Comment 4 Michal Marciniszyn 2016-02-22 12:27:00 UTC
We found our problem to be very similar - pam.d + new glibc integration. After further digging in, we found that machine reboot would just fix the issue (which was not done by our QA guys after update and we got report from them of not starting the processes). It is fine by us to close the bug as it can be mitigated by machine/service restart that is anyway desired.

Comment 5 Carlos O'Donell 2016-02-22 14:27:49 UTC
(In reply to Michael Chapman from comment #3)
> I hit this error message with vsftpd and pam_ldap.
> 
> vsftpd links to libpthread (indirectly via libssl and libcom_err). pam_ldap
> uses librt (indirectly via libnspr4), which then links to libpthread.
> 
> If glibc is upgraded while vsftpd is running, and vsftpd isn't restarted
> (even if it's upgraded its %post scriptlet doesn't do that), then pam_ldap
> tries to link to librt.
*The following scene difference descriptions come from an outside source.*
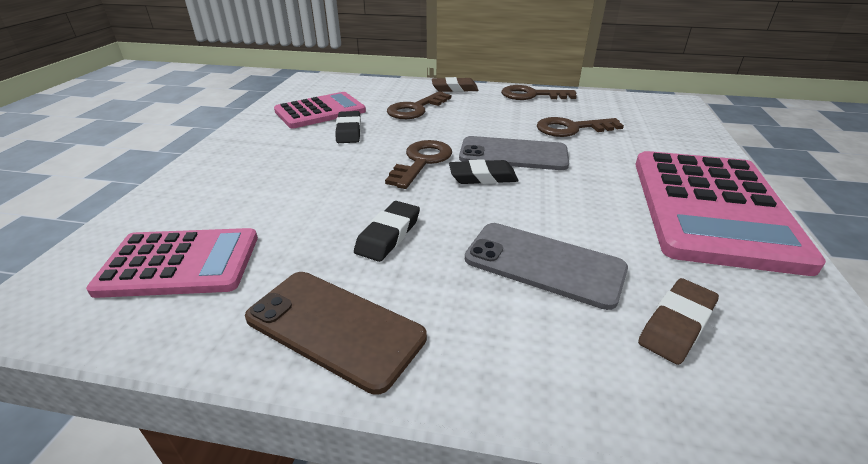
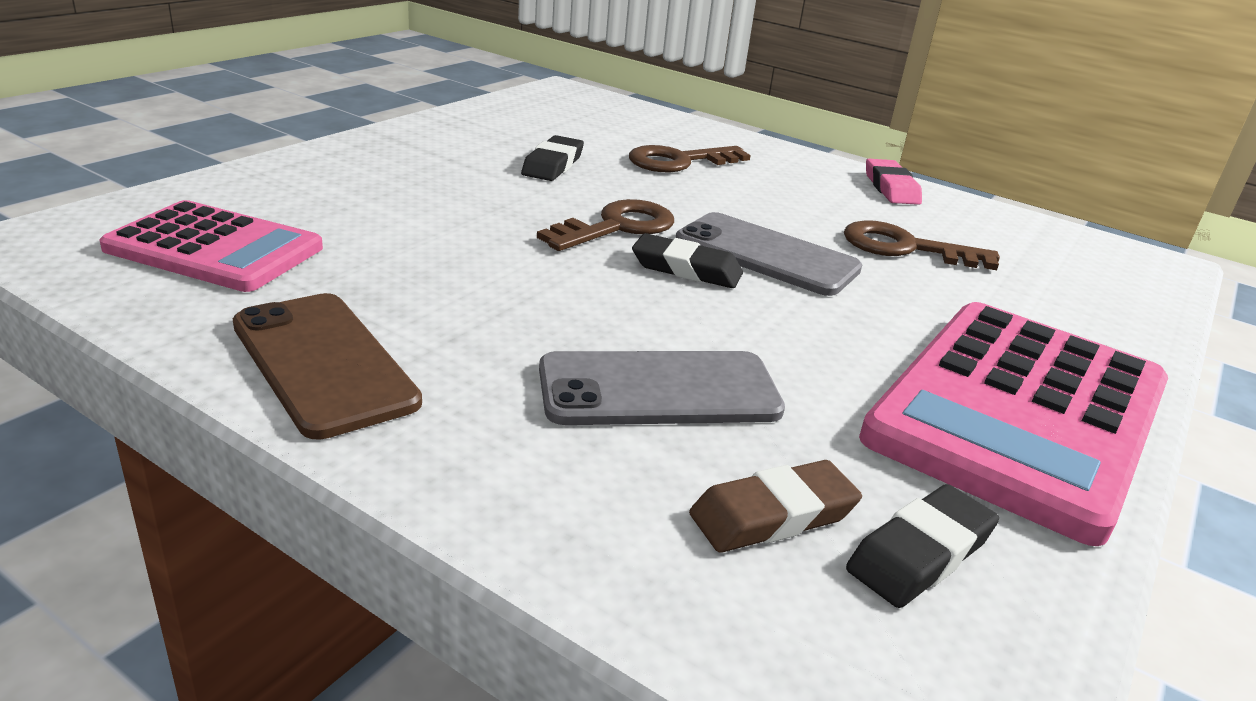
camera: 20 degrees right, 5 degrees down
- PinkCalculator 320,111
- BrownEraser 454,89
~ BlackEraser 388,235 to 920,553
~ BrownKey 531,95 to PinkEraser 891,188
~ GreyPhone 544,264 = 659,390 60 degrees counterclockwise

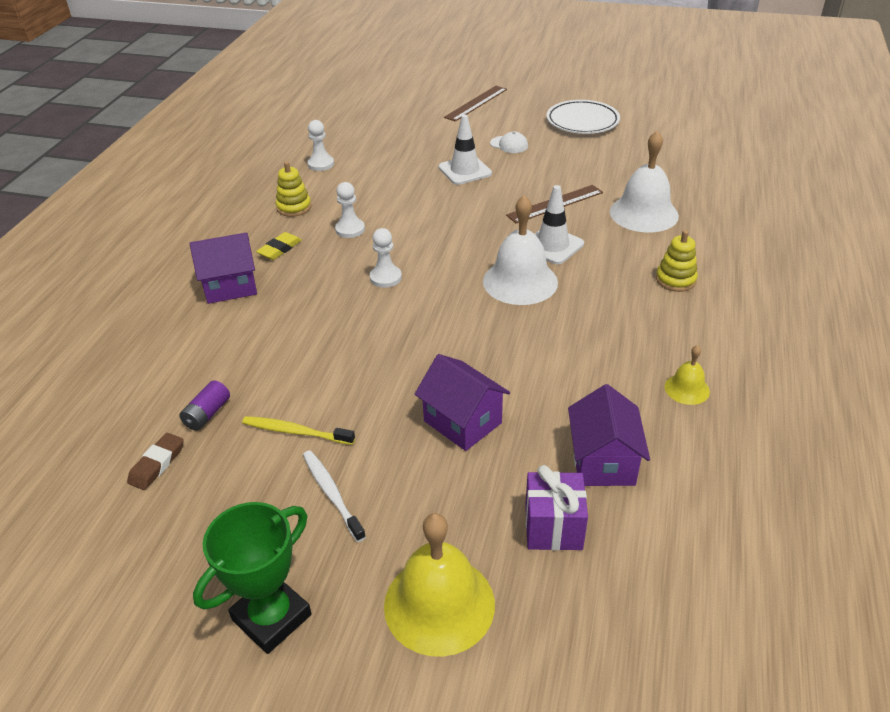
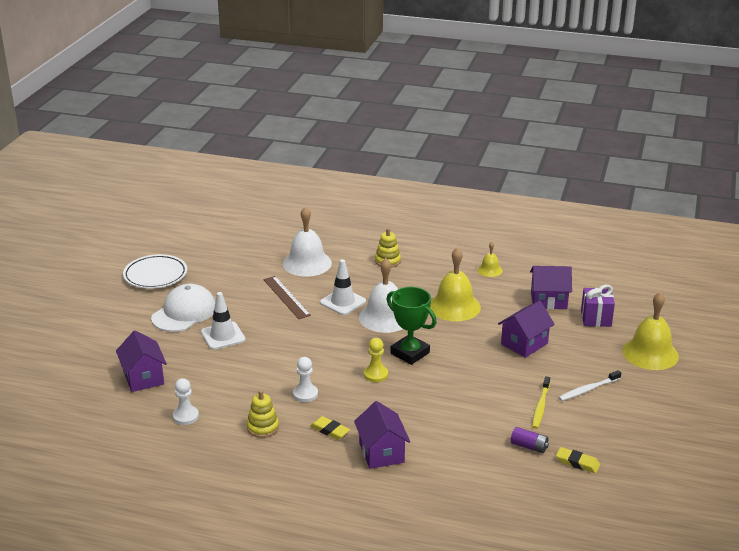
camera: 90 degrees left, 10 degrees down
- BrownRuler 476,103
+ PurpleHouse 143,378
+ YellowBell 454,306
~ GreenTrophy 271,617 to 410,353
~ BrownEraser 157,464 to YellowEraser 577,463
~ WhitePawn 385,278 to YellowPawn 375,374
~ WhiteCap 509,145 = 184,312 x2.06

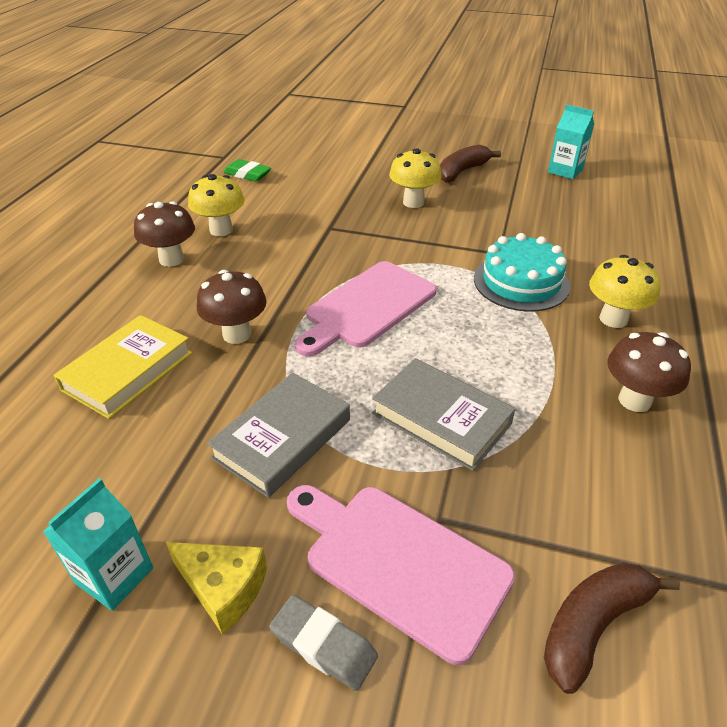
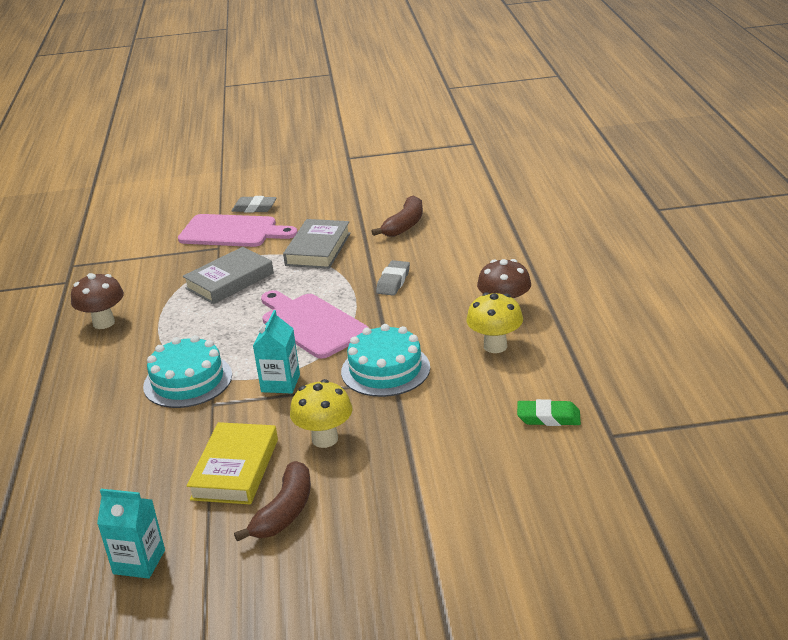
camera: 160 degrees right, 10 degrees down
- YellowCheese 223,588
- YellowMushroom 613,319
+ TurquoiseCake 385,369
~ TurquoiseCarton 114,575 to 280,383
~ YellowBook 128,371 to 235,469
~ BrownBanana 593,625 to 404,225
~ BrownMushroom 237,334 to GreyEraser 393,282
~ PinkCuttingBoard 367,307 = 311,324 60 degrees counterclockwise
~ GreyBook 441,418 = 229,281 60 degrees counterclockwise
This fails since the in-process version of
> libpthread doesn't have the symbol librt requires; it was added in the newer
> glibc.
> 
> I think this bug could potentially break a lot of long-running software that
> periodically dlopen's libraries.

You must restart all services that are using the old libraries after the upgrade. There is simply no way around this issue. This problem would have been seen at some point in the future. Processes that occasionally dlopen libraries will suffer from being unable to load the library at some point in the future and must handle that situation gracefully. It is simply a part of designing robust long-running applications for Linux.

What we could do better is perhaps provide a dnf or yum plugin which warns you that there are processes still running with the old libraries (this is relatively easy to detect e.g. /proc/$PID/map_files/*).

Comment 6 Carlos O'Donell 2016-02-22 16:12:46 UTC
(In reply to Michal Marciniszyn from comment #4)
> We found our problem to be very similar - pam.d + new glibc integration.
> After further digging in, we found that machine reboot would just fix the
> issue (which was not done by our QA guys after update and we got report from
> them of not starting the processes). It is fine by us to close the bug as it
> can be mitigated by machine/service restart that is anyway desired.

A machine restart is not required, but the errata does recommend it. It is always suggested that you restart all impacted processes when you upgrade a dependent library.

I am closing this issue as closed/notabug.

Filed this bug for dnf core plugins:
https://bugzilla.redhat.com/show_bug.cgi?id=1310780

Comment 7 Michael Chapman 2016-02-23 01:57:48 UTC
(In reply to Carlos O'Donell from comment #6)
> I am closing this issue as closed/notabug.

That's reasonable. However, I would suggest that future errata should recommend a reboot a *little* more strongly than just with a "reboot_suggested" keyword at the bottom. That's very easily missed.